# What to work on
Word for word, transcribe the data below from the line with "vfov_deg: 37.7" to the line with "exposure_s: 1/40", keeping both of those lines.

--- Exercise materials ---

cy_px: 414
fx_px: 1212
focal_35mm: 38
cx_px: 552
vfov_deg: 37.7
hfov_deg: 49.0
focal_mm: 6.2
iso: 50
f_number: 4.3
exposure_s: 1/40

---
--- Exercise materials ---

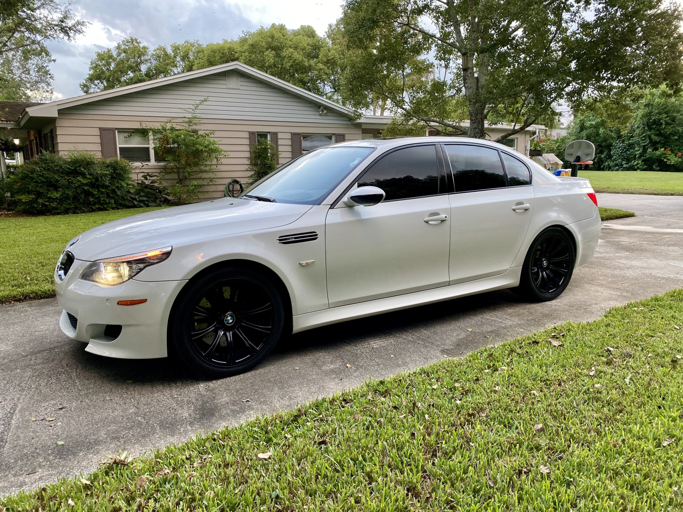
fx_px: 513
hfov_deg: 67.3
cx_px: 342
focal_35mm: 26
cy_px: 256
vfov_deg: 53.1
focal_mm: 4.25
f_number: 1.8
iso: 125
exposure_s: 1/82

---

# Task result
vfov_deg: 37.7
hfov_deg: 49.0
focal_mm: 6.2
iso: 50
f_number: 4.3
exposure_s: 1/40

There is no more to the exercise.